Kitab suci Al-Quran berisi banyak bertutur kisah-kisah. Bahkan beberapa surat al-Quran khusus dinamai dengan tokoh utama kisah tersebut, semisal: surat Yusuf, Al-Qoshos, Hud, An-Naml, An-Nahl, Al Fiil, Ibrahim, Yunus, Muhammad, Ali Imran, Maryam, dan masih banyak lagi. Bila kita mencoba mengkaji satu persatu kisah-kisah tersebut, ternyata lebih banyak menceritakan perjalanan Nabi Musa as. Kisah perjalanan Nabi Musa bertebaran dan diulang-ulang di banyak surat. Imam Zarkasyi dalam kitabnya Al-Burhân fî Ulûm al-Quran menukil perkataan sebagian ulama yang menyatakan bahwa kisah Nabi Musa dalam terdapat dalam seratus dua puluh tempat.
Apa rahasia dibalik semua itu?
Mengapa cerita Nabi Musa lebih banyak dibanding cerita nabi-nabi yang lain?
Pengarang kitab Al-Fann
Al-Qoshoshi, Dr. Kholifullah berargumen bahwa Yahudi dulu menguasai
lingkungan Arab dari segi pemikiran agama, dengan kekuasaan inilah mereka
banyak menceritakan sejarah Nabi Musa dan Firaun. Dan dari sini juga akhirnya
kepribadian Nabi Musa lebih banyak disebutkan dalam Al-Quran dibanding dengan
kepribadian Nabi Ayub atau nabi-nabi lainnya.
Namun pendapat ini ditolak oleh
Dr. Muhammad al-Bahi. Dalam bukunya Sikologia al-Qishoh beliau menyatakan bahwa kehidupan
agama bangsa Arab sebelum Islam berbeda-beda dan berkelompok-kelompok. Sebagian
orang Yaman menyembah matahari, orang Mesir kuno menyembah bulan, sebagian
mereka atheis, sebagiannya Yahudi dan sisanya masih dalam ajaran yang lurus
mengikuti nenek moyangnya terdahulu.
Dr. Abdurrahman Uwais, Dosen Tafsir
Universitas Al-Azhar Kairo, akhirnya memberikan argumennya yang menyatakan
bahwa pengulangan kisah Nabi Musa yang lebih banyak dari yang lainnya dalam karena
banyak kesamaan antara Nabi Musa dan Nabi Muhammad dalam kondisi dakwah mereka.
Kaum Musa menjadi hina dan rendah karena selalu menjadi budak Firaun hingga
rusaklah karakter mereka yang akhirnya berujung dengan penolakan kebenaran yang
datang pada mereka. Hal yang terjadi pada Nabi Musa ini juga terjadi dan mirip
dengan apa yang dilakukan oleh para pembesar Quraisy terhadap Nabi Muhammad.

DATA YANG DISEDIAKAN
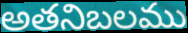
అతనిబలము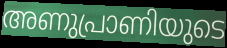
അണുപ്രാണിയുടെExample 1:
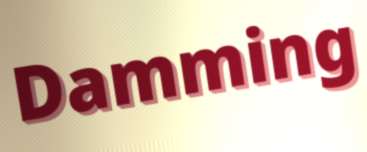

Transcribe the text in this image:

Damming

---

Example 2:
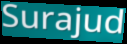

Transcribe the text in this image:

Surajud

* * *

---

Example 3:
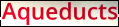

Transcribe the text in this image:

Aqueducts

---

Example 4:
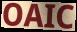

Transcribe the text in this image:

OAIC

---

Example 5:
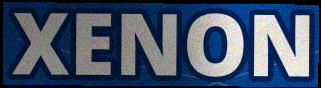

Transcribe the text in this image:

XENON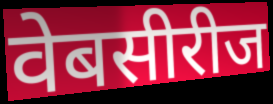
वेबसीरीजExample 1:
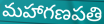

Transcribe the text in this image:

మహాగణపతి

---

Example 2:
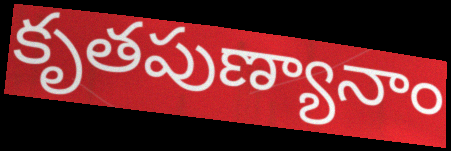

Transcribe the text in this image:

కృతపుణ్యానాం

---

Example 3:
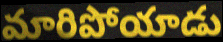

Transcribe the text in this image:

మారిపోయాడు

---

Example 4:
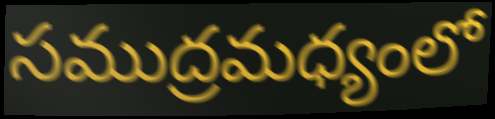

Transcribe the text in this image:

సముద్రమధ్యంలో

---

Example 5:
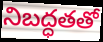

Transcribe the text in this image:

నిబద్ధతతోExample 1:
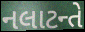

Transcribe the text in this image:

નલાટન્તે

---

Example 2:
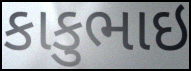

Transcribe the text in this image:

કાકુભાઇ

INSTRUKSI YANG DIBERIKAN 1
Salin bagian teks tentang kisah Nabi Musa dalam Al-Quran, dimulai dari "Dr. Abdurrahman Uwais, Dosen" dan berlanjut hingga "terhadap Nabi Muhammad.", tanpa mengubah apa pun.
INSTRUKSI YANG DIBERIKAN 2
Teruskan teks tentang kisah Nabi Musa dalam Al-Quran setelah kalimat terakhirnya.
Data ini diambil dari sumber yang berbeda.

HASIL TUGAS 1
Dr. Abdurrahman Uwais, Dosen Tafsir
Universitas Al-Azhar Kairo, akhirnya memberikan argumennya yang menyatakan
bahwa pengulangan kisah Nabi Musa yang lebih banyak dari yang lainnya dalam karena
banyak kesamaan antara Nabi Musa dan Nabi Muhammad dalam kondisi dakwah mereka.
Kaum Musa menjadi hina dan rendah karena selalu menjadi budak Firaun hingga
rusaklah karakter mereka yang akhirnya berujung dengan penolakan kebenaran yang
datang pada mereka. Hal yang terjadi pada Nabi Musa ini juga terjadi dan mirip
dengan apa yang dilakukan oleh para pembesar Quraisy terhadap Nabi Muhammad.

HASIL TUGAS 2
Kedua nabi ini memang mendapat misi untuk membentuk umat yang besar serta dianugerahi
syariat agama, namun dakwah Nabi Muhammad berbeda karena ia memiliki keistemewaan
dengan keuniversalan dan keabadiannya hingga hari kiamat.
Sisi kesamaan lainnya adalah
mereka sama-sama berusaha keras untuk meruntuhkan rezim kediktatoran,
kemusyrikan dan kezoliman. Bani Isroil tunduk dibawah hukum penguasa yang zolim
hingga mereka tidak memiliki kekuasaan apapun dalam diri mereka, sedangkan
bangsa Arab berada di bawah kekuasaan suku-suku dan fanatisme golongan hingga
kaum lemah selalu tunduk dan patuh pada kaum yang lebih kuat.
Kita juga melihat bahwa Nabi Musa
dan Nabi Muhammad selalu dibayang-bayangi konspirasi para penguasa. Banyak
modus untuk melenyapkan dan menyingkirkan mereka, mulai dari penyiksaan,
penghinaan hingga pembunuhan. Ternyata kemiripan ini tak hanya terbatas pada
kedua nabi besar ini namun juga terjadi para pengikut mereka dimana mereka
selalu rela dan bersabar walau ditimpa berbagai cobaan dan siksaan. Justru
demikian malah membuat iman mereka semakin tebal dan kokoh. Hal ini sangat
terlihat jelas pada momen para penyihir yang sudah bertaubat dan sadar akan
kebenaran Nabi Musa hingga mereka rela menerima ancaman dan siksaan yang
diajukan Firaun. Senada dengan itu para sahabat Nabi Muhammad selalu setia
berjuang, berkorban hingga tetes darah penghabisan.
Allah selalu meletakkan hikmah
dibalik seluruh perbuatan-Nya dan tak akan pernah membuat suatu yang sia-sia.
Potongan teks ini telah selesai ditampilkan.